■ ENUNCIADO 1: No texto sobre as enchentes e a desigualdade, quantas vezes mais que os 10% mais pobres ganham os 10% mais ricos?
■ ENUNCIADO 2: Retome o texto sobre as enchentes e a desigualdade e escreva a continuação logo depois da última frase.

■ TEXTO PARA LEITURA:
━━━

‘No lugar dos valores da vida, preferiu-se o poder, o sucesso e a riqueza por si mesmos’ (Freud, 1930)
Quem
analisa o século passado, da urbanização mundial, encontra um traço
profético nessa afirmação do ‘pai da psicanálise’. No Brasil, o
desenvolvimento econômico também tem se baseado na exacerbação da
cultura individualista e na degradação da esfera pública. Mas não há
progresso real se não se supera a desigualdade e o atraso político.
Nesses aspectos essenciais continuamos mal.
Entre
nós, onde os 10% mais ricos ainda ganham 40 vezes mais que os 10% mais
pobres, o abismo social ganha tom de tragédia: enlutados, vejamos a
condição da maioria absoluta dos vitimados nas enchentes de verão.
Não
se culpe o destino ou uma fatalista ‘ira divina’ e sim a falta de
prioridade para políticas públicas que poderiam amenizar essa dor
indizível. Não se atribua tudo a fenômenos naturais, alguns de fato
inéditos. O imprescindível planejamento urbano raramente desce de
virtuosas Leis Orgânicas, Planos Diretores e Estatuto das Cidades para a
vida. Os insuficientes investimentos em macro-drenagens, contenções e
programas habitacionais contrastam com os custos adicionais bilionários
da reforma do recém-reformado Maracanã, por exemplo. No plano global, as
políticas contra o aquecimento, que implicariam em mudanças drásticas
do nosso modo de produzir e consumir, não avançam com a celeridade das
crescentes oscilações climáticas.
O
país emergente que celebra crescimento tem sua dimensão política
soterrada pela avalanche do interesse menor, alimentado pela enchente do
desinteresse coletivo. A comovente e episódica onda de solidariedade
não tem conseguido transformar-se em torrente cidadã permanente.
Promessas de prevenção das autoridades vão embora com as águas de março
ou fecham-se após as chuvas de abril.

━━━

■ DADOS DE ORIGEM:
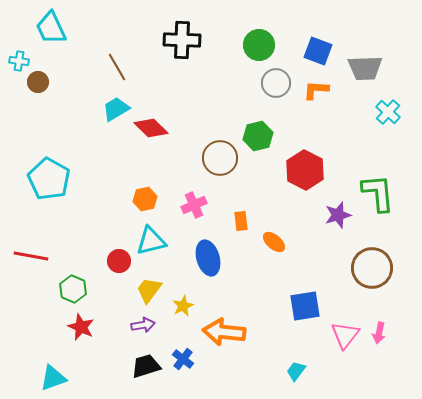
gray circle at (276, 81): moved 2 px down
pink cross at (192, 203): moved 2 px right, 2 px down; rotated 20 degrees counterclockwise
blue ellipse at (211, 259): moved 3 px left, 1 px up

━━━

■ RESPOSTA 1: Ganham 40 vezes mais.

■ RESPOSTA 2:
Ocupar
função pública, salvo exceções, não é mais missão de serviço e sim
carreira promissora, inclusive com plano de vencimentos e oportunidades
de negócios alentadores. Muitos no Executivo, no Legislativo e no
Judiciário distanciam-se da sociedade, fechados em estamentos que se
auto-regulam e tornam-se espaço de interesses privados. A moeda de troca
nas alianças políticas é a distribuição de cargos e empenhos para
consolidação dos ‘currais’ modernos de legitimação pelo voto – até nos
recursos para a Defesa Civil! Os palácios só costumam ter alguma conexão
com as praças quando ocorrem tragédias ou nos períodos bienais de
captação de votos. Hannah Arendt lembrava que “a
sociedade burguesa, baseada na competição e no consumismo, gerou apatia
e hostilidade em relação à vida pública, não somente entre os
excluídos, mas também entre elementos da própria burguesia”.
Desde
os primórdios os povos enfrentam dois desafios: adequar-se à natureza,
para não perecer, e limitar o poder, para as maiorias não serem
escravizadas por poucos. Caminhamos entre intenções cruzadistas e suas
guerras nada santas, entre avanços tecnológicos que propiciariam o bem
viver e relações de dominação que excluem amplos setores desses
benefícios.
É imperativo o resgate da vida pública cooperativa, transparente, participativa. Res publica
livre do interesse mercantil e/ou demagógico – inclusive em relação ao
solo urbano. As centenas de mortes que se repetem a cada ano nos
interpelam de forma dramática.
*Chico Alencar é professor de História e deputado federal (PSOL/RJ)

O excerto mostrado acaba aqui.